(Extracted entries)
.....

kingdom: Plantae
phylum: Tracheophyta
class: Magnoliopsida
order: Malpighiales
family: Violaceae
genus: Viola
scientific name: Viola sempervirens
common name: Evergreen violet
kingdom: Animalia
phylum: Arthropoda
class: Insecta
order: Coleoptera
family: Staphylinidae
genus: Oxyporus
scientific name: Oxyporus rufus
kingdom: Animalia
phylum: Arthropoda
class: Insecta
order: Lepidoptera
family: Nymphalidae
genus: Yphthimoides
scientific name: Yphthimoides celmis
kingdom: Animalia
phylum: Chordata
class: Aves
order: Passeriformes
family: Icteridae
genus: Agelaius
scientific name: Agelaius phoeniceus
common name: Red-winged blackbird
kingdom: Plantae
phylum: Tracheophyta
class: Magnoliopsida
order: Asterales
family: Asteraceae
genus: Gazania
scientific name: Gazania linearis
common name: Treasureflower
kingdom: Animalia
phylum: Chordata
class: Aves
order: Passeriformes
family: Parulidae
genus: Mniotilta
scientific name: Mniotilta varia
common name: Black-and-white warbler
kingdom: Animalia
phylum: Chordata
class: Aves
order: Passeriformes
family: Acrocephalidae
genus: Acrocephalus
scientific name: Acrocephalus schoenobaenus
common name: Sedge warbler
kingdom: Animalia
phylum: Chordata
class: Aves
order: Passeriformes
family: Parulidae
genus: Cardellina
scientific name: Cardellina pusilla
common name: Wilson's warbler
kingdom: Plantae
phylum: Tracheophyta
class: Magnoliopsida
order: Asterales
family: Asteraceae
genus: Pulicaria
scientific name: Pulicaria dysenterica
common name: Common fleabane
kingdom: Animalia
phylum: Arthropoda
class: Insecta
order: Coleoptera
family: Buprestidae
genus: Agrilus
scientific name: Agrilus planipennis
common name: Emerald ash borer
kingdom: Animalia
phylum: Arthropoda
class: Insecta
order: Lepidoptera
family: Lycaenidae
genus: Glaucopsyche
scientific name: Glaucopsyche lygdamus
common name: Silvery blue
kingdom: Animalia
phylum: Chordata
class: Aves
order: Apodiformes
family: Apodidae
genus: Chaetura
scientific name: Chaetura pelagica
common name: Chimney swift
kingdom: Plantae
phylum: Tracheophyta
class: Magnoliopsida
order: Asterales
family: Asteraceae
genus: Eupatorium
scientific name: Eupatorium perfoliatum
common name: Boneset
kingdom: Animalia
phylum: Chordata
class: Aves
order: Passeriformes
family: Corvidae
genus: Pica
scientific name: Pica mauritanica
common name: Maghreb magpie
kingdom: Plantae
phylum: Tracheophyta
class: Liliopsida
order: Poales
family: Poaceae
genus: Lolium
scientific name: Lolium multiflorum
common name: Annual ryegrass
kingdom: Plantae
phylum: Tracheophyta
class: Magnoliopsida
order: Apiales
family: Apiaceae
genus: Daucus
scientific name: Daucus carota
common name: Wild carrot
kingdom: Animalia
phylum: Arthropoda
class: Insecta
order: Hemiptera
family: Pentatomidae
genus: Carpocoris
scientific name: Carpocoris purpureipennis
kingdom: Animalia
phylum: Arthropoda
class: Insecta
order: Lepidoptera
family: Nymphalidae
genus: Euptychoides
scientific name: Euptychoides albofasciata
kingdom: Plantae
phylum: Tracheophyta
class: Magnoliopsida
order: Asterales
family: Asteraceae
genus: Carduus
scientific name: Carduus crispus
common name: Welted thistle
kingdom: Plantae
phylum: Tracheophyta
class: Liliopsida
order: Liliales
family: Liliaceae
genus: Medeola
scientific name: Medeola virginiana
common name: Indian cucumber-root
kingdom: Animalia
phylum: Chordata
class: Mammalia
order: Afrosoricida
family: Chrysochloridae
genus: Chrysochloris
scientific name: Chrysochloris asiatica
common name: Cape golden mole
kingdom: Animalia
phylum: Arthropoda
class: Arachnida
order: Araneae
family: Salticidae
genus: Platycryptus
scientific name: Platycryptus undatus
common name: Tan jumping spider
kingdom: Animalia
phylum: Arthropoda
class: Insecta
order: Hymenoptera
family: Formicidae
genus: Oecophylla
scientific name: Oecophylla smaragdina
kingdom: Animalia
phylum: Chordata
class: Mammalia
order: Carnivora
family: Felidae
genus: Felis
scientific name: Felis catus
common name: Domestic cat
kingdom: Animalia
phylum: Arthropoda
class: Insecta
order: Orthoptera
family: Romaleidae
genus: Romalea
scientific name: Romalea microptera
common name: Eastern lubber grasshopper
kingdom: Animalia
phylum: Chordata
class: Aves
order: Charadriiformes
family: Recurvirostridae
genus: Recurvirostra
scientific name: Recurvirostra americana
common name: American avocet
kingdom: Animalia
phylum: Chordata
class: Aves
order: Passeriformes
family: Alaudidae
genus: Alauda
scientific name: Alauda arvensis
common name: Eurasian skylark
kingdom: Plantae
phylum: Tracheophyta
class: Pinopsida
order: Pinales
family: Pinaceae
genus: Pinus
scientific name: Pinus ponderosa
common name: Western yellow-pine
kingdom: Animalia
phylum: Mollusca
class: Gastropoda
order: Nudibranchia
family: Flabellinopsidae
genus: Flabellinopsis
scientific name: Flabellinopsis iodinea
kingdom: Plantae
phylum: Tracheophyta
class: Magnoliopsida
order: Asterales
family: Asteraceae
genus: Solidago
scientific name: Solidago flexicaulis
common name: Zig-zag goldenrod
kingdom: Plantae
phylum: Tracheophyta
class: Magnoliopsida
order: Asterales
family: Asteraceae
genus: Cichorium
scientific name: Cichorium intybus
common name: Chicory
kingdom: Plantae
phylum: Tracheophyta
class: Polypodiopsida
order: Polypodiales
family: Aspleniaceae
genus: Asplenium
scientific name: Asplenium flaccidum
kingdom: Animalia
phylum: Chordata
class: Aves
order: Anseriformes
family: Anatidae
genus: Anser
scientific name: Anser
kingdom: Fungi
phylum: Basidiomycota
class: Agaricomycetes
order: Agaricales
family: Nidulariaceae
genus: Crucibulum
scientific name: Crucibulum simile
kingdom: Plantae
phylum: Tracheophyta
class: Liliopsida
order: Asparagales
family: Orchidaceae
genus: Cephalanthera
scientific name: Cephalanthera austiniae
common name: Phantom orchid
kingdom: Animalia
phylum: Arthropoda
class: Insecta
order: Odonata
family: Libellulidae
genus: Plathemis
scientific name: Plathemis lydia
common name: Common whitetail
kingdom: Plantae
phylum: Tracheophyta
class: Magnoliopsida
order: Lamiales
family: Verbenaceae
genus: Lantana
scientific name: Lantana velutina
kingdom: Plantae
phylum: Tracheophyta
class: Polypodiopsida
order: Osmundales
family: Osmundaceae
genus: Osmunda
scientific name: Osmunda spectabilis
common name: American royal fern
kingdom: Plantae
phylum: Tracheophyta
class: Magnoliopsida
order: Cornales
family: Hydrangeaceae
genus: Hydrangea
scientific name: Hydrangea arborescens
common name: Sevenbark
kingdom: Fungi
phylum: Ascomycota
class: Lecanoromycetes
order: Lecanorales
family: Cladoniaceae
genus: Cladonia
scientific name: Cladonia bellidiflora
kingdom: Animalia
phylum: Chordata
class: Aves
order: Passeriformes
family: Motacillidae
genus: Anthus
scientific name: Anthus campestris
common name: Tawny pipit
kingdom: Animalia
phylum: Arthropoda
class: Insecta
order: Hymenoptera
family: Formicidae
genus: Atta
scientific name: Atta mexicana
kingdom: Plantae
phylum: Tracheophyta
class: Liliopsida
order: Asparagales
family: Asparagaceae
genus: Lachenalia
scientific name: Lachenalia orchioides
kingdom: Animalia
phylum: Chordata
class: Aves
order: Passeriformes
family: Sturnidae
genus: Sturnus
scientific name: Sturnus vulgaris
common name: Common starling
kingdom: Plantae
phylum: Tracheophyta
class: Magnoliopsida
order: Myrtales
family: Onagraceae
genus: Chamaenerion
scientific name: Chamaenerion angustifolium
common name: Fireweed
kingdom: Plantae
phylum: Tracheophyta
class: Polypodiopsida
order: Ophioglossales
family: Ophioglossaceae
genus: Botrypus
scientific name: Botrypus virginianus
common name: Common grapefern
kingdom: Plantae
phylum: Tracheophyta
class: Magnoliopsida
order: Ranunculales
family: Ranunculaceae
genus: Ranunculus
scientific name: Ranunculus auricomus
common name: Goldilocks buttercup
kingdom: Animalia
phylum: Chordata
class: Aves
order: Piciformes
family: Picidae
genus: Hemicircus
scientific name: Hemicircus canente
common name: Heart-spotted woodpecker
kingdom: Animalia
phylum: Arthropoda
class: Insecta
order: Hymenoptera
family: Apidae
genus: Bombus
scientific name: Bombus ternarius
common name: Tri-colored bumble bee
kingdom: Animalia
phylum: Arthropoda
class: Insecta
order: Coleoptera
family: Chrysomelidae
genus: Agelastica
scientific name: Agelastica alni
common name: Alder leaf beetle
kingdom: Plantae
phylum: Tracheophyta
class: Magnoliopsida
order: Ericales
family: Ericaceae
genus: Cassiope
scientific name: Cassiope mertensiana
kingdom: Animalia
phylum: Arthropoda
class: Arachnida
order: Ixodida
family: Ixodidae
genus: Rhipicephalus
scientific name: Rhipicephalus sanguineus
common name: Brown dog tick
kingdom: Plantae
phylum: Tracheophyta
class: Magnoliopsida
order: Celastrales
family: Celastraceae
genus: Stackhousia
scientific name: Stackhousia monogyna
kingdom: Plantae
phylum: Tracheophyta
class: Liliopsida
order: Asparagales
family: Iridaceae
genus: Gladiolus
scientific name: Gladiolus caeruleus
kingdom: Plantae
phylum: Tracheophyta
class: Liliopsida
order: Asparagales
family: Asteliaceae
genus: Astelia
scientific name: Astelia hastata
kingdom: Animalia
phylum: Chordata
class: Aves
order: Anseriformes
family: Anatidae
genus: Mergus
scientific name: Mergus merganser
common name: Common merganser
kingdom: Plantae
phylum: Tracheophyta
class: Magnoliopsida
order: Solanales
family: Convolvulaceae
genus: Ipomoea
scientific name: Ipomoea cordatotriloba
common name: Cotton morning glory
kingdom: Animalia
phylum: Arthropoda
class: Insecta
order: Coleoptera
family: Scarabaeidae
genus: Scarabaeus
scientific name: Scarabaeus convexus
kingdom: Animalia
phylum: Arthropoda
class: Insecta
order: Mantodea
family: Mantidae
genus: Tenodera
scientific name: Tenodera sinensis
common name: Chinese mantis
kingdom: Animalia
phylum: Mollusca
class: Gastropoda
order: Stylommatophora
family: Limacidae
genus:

.....

**What is needed**
Copy out these lines unchanged, from the start of the entries through the line containing "genus: Acrocephalus", with that line included.

**Task solution**
kingdom: Plantae
phylum: Tracheophyta
class: Magnoliopsida
order: Malpighiales
family: Violaceae
genus: Viola
scientific name: Viola sempervirens
common name: Evergreen violet
kingdom: Animalia
phylum: Arthropoda
class: Insecta
order: Coleoptera
family: Staphylinidae
genus: Oxyporus
scientific name: Oxyporus rufus
kingdom: Animalia
phylum: Arthropoda
class: Insecta
order: Lepidoptera
family: Nymphalidae
genus: Yphthimoides
scientific name: Yphthimoides celmis
kingdom: Animalia
phylum: Chordata
class: Aves
order: Passeriformes
family: Icteridae
genus: Agelaius
scientific name: Agelaius phoeniceus
common name: Red-winged blackbird
kingdom: Plantae
phylum: Tracheophyta
class: Magnoliopsida
order: Asterales
family: Asteraceae
genus: Gazania
scientific name: Gazania linearis
common name: Treasureflower
kingdom: Animalia
phylum: Chordata
class: Aves
order: Passeriformes
family: Parulidae
genus: Mniotilta
scientific name: Mniotilta varia
common name: Black-and-white warbler
kingdom: Animalia
phylum: Chordata
class: Aves
order: Passeriformes
family: Acrocephalidae
genus: Acrocephalus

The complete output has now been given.